Just recently, an unknown group of hackers launched a massive “distributed denial of service” (DDoS) attack that took down part of the internet in the West. Analysis of the incident confirmed that the hackers used a huge “botnet,” or a system of computers, that comprised simple internet of things (IoT) devices to overload the systems of Dynamic Network Services (Dyn), a firm that is part of the internet address system. However, Musk said in a tweet that these DDoS attacks might not need human hackers, and in the future, they may be simple feats for advanced AI systems.
AI will also enable sophisticated Cyber warfare where countries can destroy critical infrastructure such as power, telecommunications or banking by damaging the computer systems that control those infrastructures. It’s widely acknowledged that offensive cyberattacks will be a necessary component of any future military campaign, and the extreme cyberweapons are being developed now. Stuxnet was the first cyberweapon, discovered in 2010 and the subsequent information leaks confirmed that the trojan was indeed a state sponsored malware designed to damage the targeted industrial control systems for a specific type of centrifuge equipment in a special nuclear facility in Iran. Developing such malware takes a lot of resources and skill and time.
The UK’s intelligence and security agency GCHQ commissioned a study into the use of AI for national security purposes. It warns that while the emergence of AI create new opportunities for boosting national security and keeping members of the public safe, it also presents potential new challenges, including the risk of the same technology being deployed by attackers. “Malicious actors will undoubtedly seek to use AI to attack the UK, and it is likely that the most capable hostile state actors, which are not bound by an equivalent legal framework, are developing or have developed offensive AI-enabled capabilities,” says the report from the Royal United Services Institute for Defence and Security Studies (RUSI).
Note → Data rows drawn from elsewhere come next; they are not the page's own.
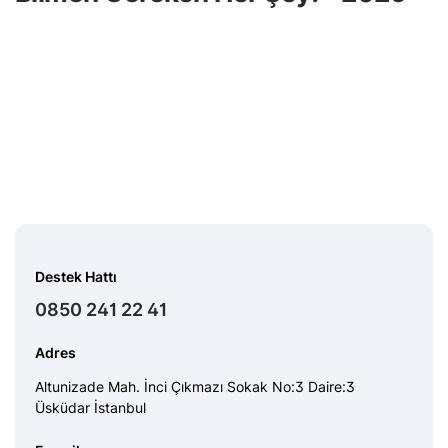
Destek Hattı
0850 241 22 41
Adres
Altunizade Mah. İnci Çıkmazı Sokak No:3 Daire:3
Üsküdar İstanbul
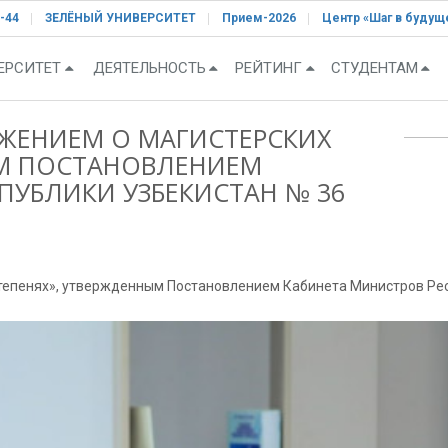
-44
ЗЕЛЁНЫЙ УНИВЕРСИТЕТ
Прием-2026
Центр «Шаг в будущ
ЕРСИТЕТ
ДЕЯТЕЛЬНОСТЬ
РЕЙТИНГ
СТУДЕНТАМ
ОЖЕНИЕМ О МАГИСТЕРСКИХ
ЫМ ПОСТАНОВЛЕНИЕМ
ПУБЛИКИ УЗБЕКИСТАН № 36
степенях», утвержденным Постановлением Кабинета Министров Респ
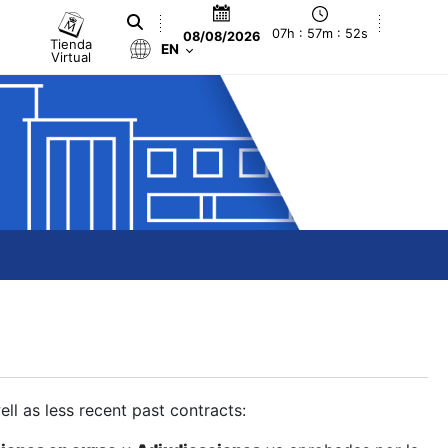
07h : 57m : 53s
08/08/2026
Tienda
EN
Virtual
ll as less recent past contracts:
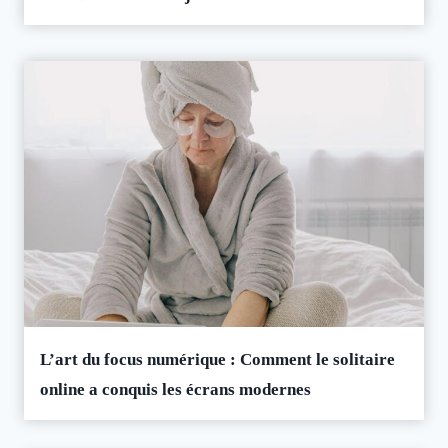
L’art du focus numérique : Comment le solitaire
online a conquis les écrans modernes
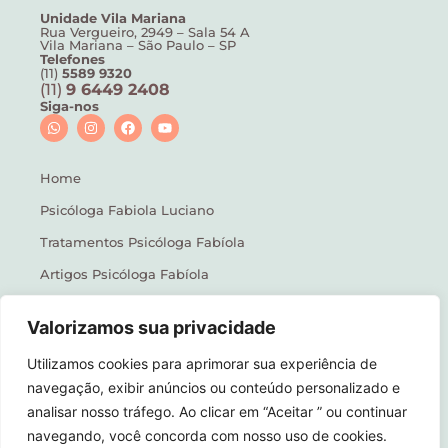
Unidade Vila Mariana
Rua Vergueiro, 2949 – Sala 54 A
Vila Mariana – São Paulo – SP
Telefones
(11)
5589 9320
(11)
9 6449 2408
Siga-nos
Home
Psicóloga Fabiola Luciano
Tratamentos Psicóloga Fabíola
Artigos Psicóloga Fabíola
Psicóloga Fabíola Na Mídia
Valorizamos sua privacidade
Psicóloga Vila Mariana
Utilizamos cookies para aprimorar sua experiência de
Contato
navegação, exibir anúncios ou conteúdo personalizado e
analisar nosso tráfego. Ao clicar em “Aceitar ” ou continuar
navegando, você concorda com nosso uso de cookies.
Política de Privacidade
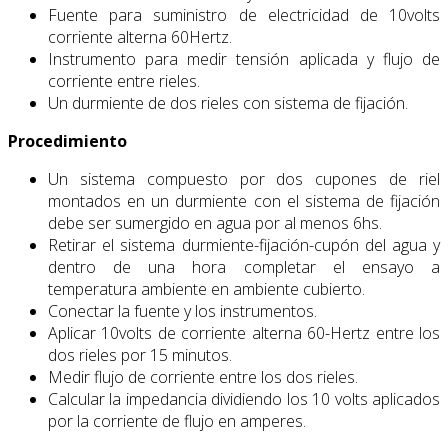
Fuente para suministro de electricidad de 10volts
corriente alterna 60Hertz.
Instrumento para medir tensión aplicada y flujo de
corriente entre rieles.
Un durmiente de dos rieles con sistema de fijación.
Procedimiento
Un sistema compuesto por dos cupones de riel
montados en un durmiente con el sistema de fijación
debe ser sumergido en agua por al menos 6hs.
Retirar el sistema durmiente-fijación-cupón del agua y
dentro de una hora completar el ensayo a
temperatura ambiente en ambiente cubierto.
Conectar la fuente y los instrumentos.
Aplicar 10volts de corriente alterna 60-Hertz entre los
dos rieles por 15 minutos.
Medir flujo de corriente entre los dos rieles.
Calcular la impedancia dividiendo los 10 volts aplicados
por la corriente de flujo en amperes.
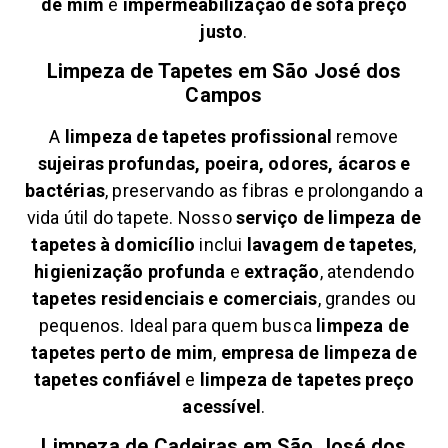
de mim
e
impermeabilização de sofá preço
justo
.
Limpeza de Tapetes em
São José dos
Campos
A
limpeza de tapetes profissional
remove
sujeiras profundas, poeira, odores, ácaros e
bactérias
, preservando as fibras e prolongando a
vida útil do tapete. Nosso
serviço de limpeza de
tapetes à domicílio
inclui
lavagem de tapetes
,
higienização profunda
e
extração
, atendendo
tapetes residenciais e comerciais
, grandes ou
pequenos. Ideal para quem busca
limpeza de
tapetes perto de mim
,
empresa de limpeza de
tapetes confiável
e
limpeza de tapetes preço
acessível
.
Limpeza de Cadeiras em
São José dos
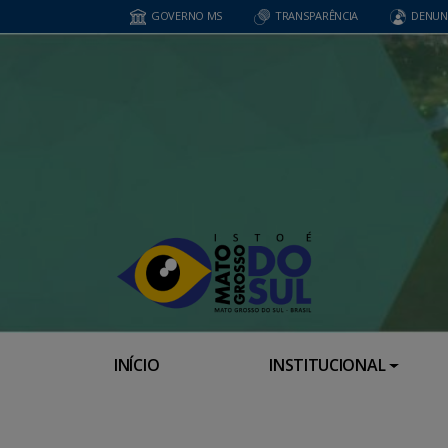
GOVERNO MS
TRANSPARÊNCIA
DENUN
INÍCIO
INSTITUCIONAL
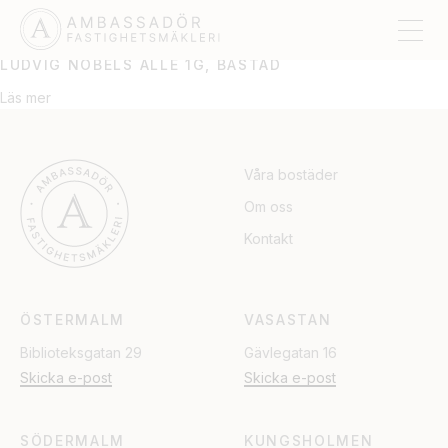
BÅSTAD
LUDVIG NOBELS ALLÉ 1G, BÅSTAD
Läs mer
Våra bostäder
Om oss
Kontakt
ÖSTERMALM
VASASTAN
Biblioteksgatan 29
Gävlegatan 16
Skicka e-post
Skicka e-post
SÖDERMALM
KUNGSHOLMEN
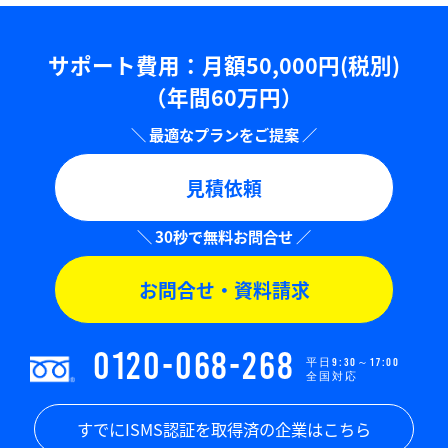
サポート費用：⽉額50,000円(税別)
（年間60万円）
見積依頼
お問合せ・資料請求
0120-068-268
平日9:30～17:00
全国対応
すでにISMS認証を取得済の企業はこちら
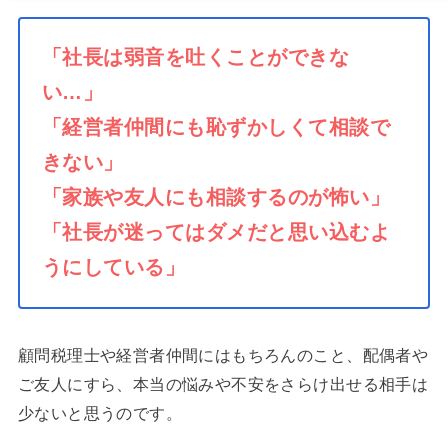
「社長は弱音を吐くことができな
い…」
「経営者仲間にも恥ずかしくて相談で
きない」
「家族や友人にも相談するのが怖い」
「社長が迷ってはダメだと思い込むよ
うにしている」
顧問税理士や経営者仲間にはもちろんのこと、配偶者や
ご友人にすら、本当の悩みや不安をさらけ出せる相手は
少ないと思うのです。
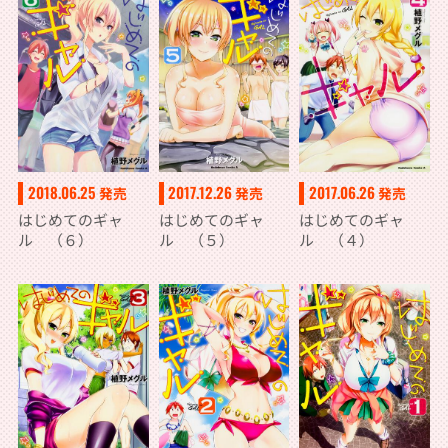
2018.06.25
2017.12.26
2017.06.26
発売
発売
発売
はじめてのギャ
はじめてのギャ
はじめてのギャ
ル （６）
ル （５）
ル （４）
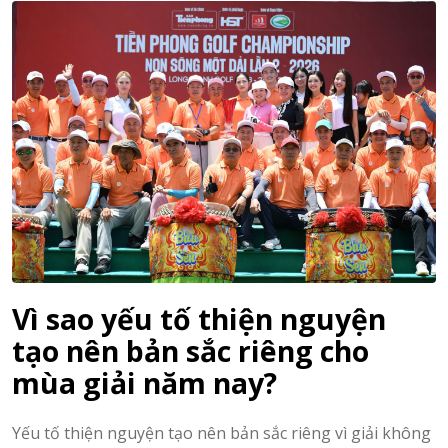
Vì sao yếu tố thiện nguyện
tạo nên bản sắc riêng cho
mùa giải năm nay?
Yếu tố thiện nguyện tạo nên bản sắc riêng vì giải không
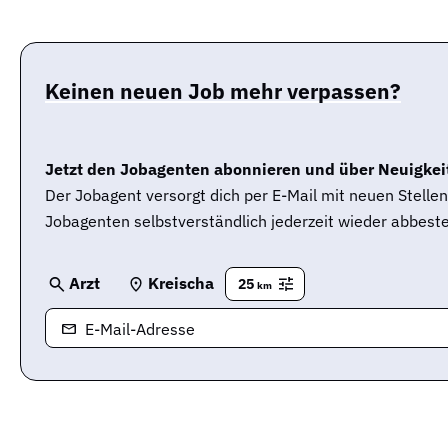
Keinen neuen Job mehr verpassen?
Jetzt den Jobagenten abonnieren und über Neuigkeit
Der Jobagent versorgt dich per E-Mail mit neuen Stell
Jobagenten selbstverständlich jederzeit wieder abbeste
Arzt
Kreischa
25
km
E-Mail-Adresse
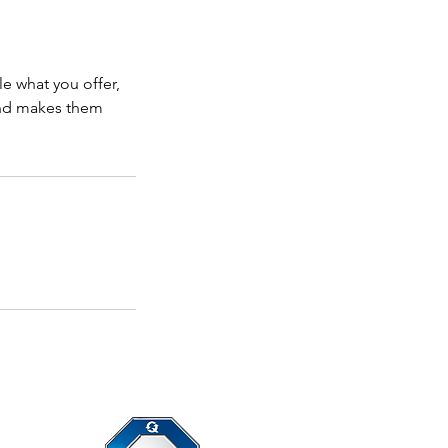
le what you offer,
 and makes them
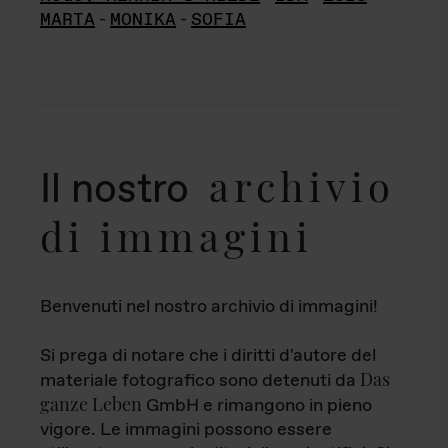
MARTA
-
MONIKA
-
SOFIA
archivio
Il nostro
di immagini
Benvenuti nel nostro archivio di immagini!
Si prega di notare che i diritti d'autore del
Das
materiale fotografico sono detenuti da
ganze Leben
GmbH e rimangono in pieno
vigore. Le immagini possono essere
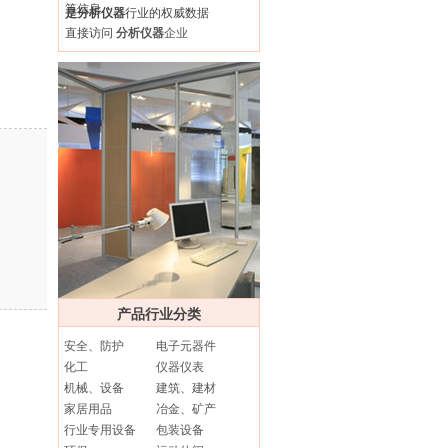
等信息
是分析仪器
行业的权威数据
直接访问
分析仪器
企业
产品行业分类
安全、防护
电子元器件
化工
仪器仪表
机械、设备
建筑、建材
家居用品
冶金、矿产
行业专用设备
包装设备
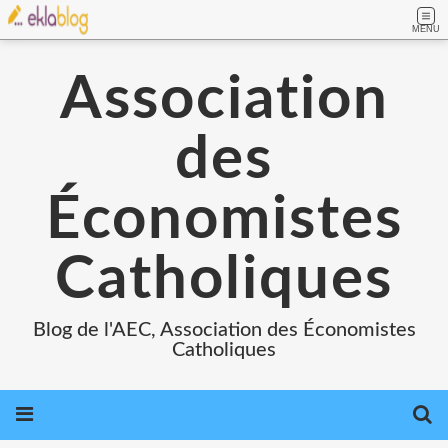
MENU
Association
des
Économistes
Catholiques
Blog de l'AEC, Association des Économistes
Catholiques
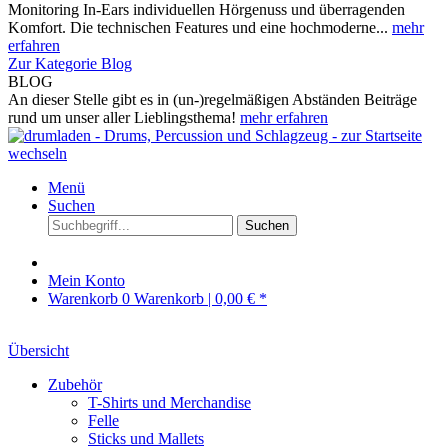
Monitoring In-Ears individuellen Hörgenuss und überragenden
Komfort. Die technischen Features und eine hochmoderne...
mehr
erfahren
Zur Kategorie Blog
BLOG
An dieser Stelle gibt es in (un-)regelmäßigen Abständen Beiträge
rund um unser aller Lieblingsthema!
mehr erfahren
Menü
Suchen
Suchen
Mein Konto
Warenkorb
0
Warenkorb |
0,00 € *
Übersicht
Zubehör
T-Shirts und Merchandise
Felle
Sticks und Mallets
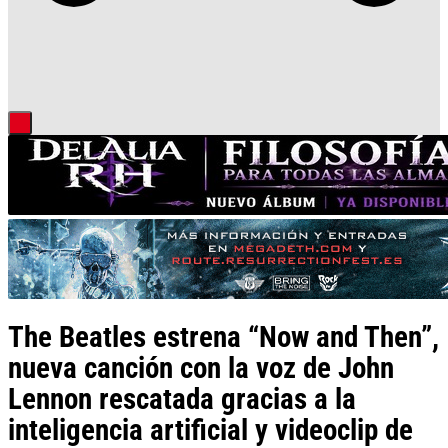
The Beatles estrena “Now and Then”,
nueva canción con la voz de John
Lennon rescatada gracias a la
inteligencia artificial y videoclip de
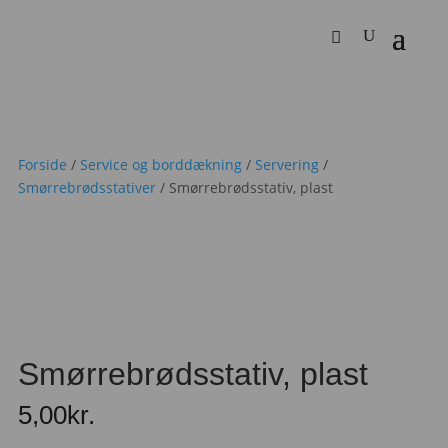
Forside
/
Service og borddækning
/
Servering
/
Smørrebrødsstativer
/ Smørrebrødsstativ, plast
Smørrebrødsstativ, plast
5,00
kr.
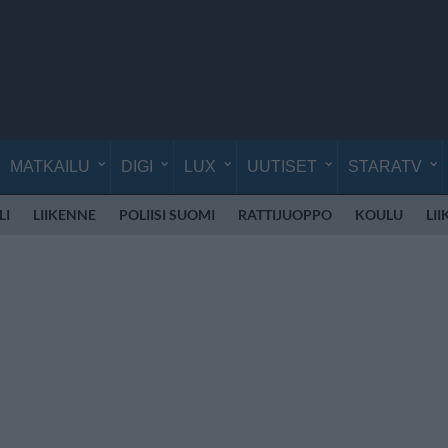
MATKAILU
DIGI
LUX
UUTISET
STARATV
LI
LIIKENNE
POLIISI SUOMI
RATTIJUOPPO
KOULU
LI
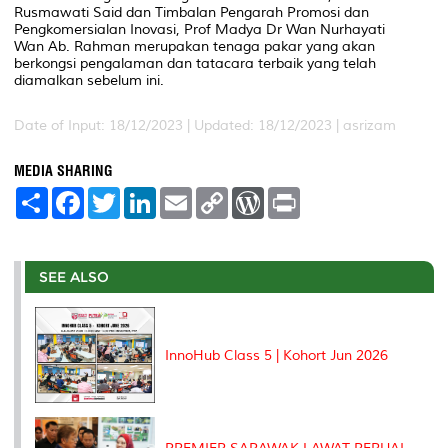
Rusmawati Said dan Timbalan Pengarah Promosi dan
Pengkomersialan Inovasi, Prof Madya Dr Wan Nurhayati
Wan Ab. Rahman merupakan tenaga pakar yang akan
berkongsi pengalaman dan tatacara terbaik yang telah
diamalkan sebelum ini.
Date of Input: 18/12/2023 |
Updated: 18/12/2023 | asrizam
MEDIA SHARING
S
F
T
L
E
C
W
P
h
a
w
i
m
o
o
r
a
c
i
n
a
p
r
i
r
e
t
k
i
y
d
n
e
b
t
e
l
L
P
t
o
e
d
i
r
SEE ALSO
o
r
I
n
e
k
n
k
s
s
InnoHub Class 5 | Kohort Jun 2026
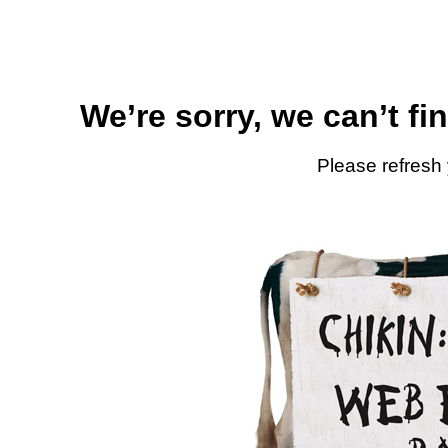
We’re sorry, we can’t fi
Please refresh 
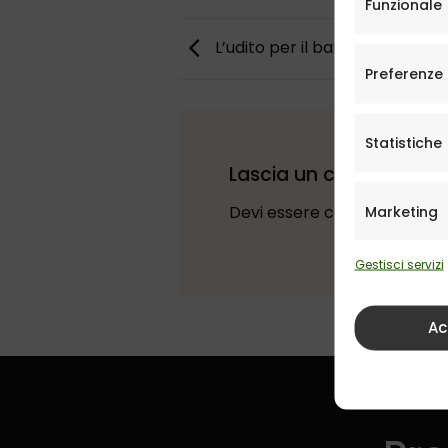
Funzionale
L’udito per il bambino
Preferenze
Statistiche
Lascia un commento
Devi essere
connesso
per i
Marketing
Gestisci servizi
Ac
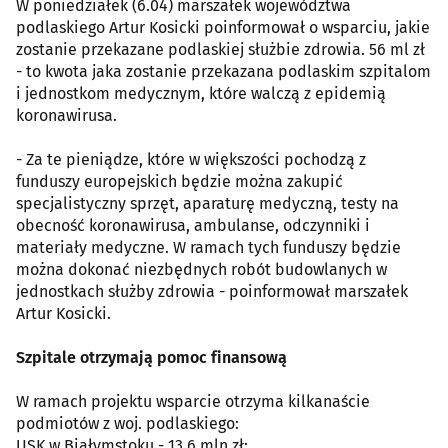
W poniedziałek (6.04) marszałek województwa
podlaskiego Artur Kosicki poinformował o wsparciu, jakie
zostanie przekazane podlaskiej służbie zdrowia. 56 ml zł
- to kwota jaka zostanie przekazana podlaskim szpitalom
i jednostkom medycznym, które walczą z epidemią
koronawirusa.
- Za te pieniądze, które w większości pochodzą z
funduszy europejskich będzie można zakupić
specjalistyczny sprzęt, aparaturę medyczną, testy na
obecność koronawirusa, ambulanse, odczynniki i
materiały medyczne. W ramach tych funduszy będzie
można dokonać niezbędnych robót budowlanych w
jednostkach służby zdrowia - poinformował marszałek
Artur Kosicki.
Szpitale otrzymają pomoc finansową
W ramach projektu wsparcie otrzyma kilkanaście
podmiotów z woj. podlaskiego:
USK w Białymstoku - 13,6 mln zł;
Adversaries can use AI to cut short the development time of cyber weapons by using AI to discover the areas of weakness that may exist in targets. The cyber weapon can also be made adaptive according to the targets. Nation states will have to be on high alert to protect their energy grids, manufacturing plants, and airports from sophisticated cyber-threats. Ultimately, the future almost certainly holds the reality of AI-driven cyber-attacks, where malware will have the ability to self-propagate via a series of autonomous decisions and intelligently tailor itself to the parameters of the infected system in order to become stealthier to evade detection, said Sanjay Aurora.
Developments in the field of artificial intelligence and a recent string of attacks on numerous websites signal a terrifying future of cyber warfare, Elon Musk told his five million Twitter followers. His dire warning pertains to a mixture of machine-learning AI and rather “vulnerable” systems that lay the foundation of the internet. Musk said that the future of cyber warfare may not be waged with humans and our weapons, but with AI systems.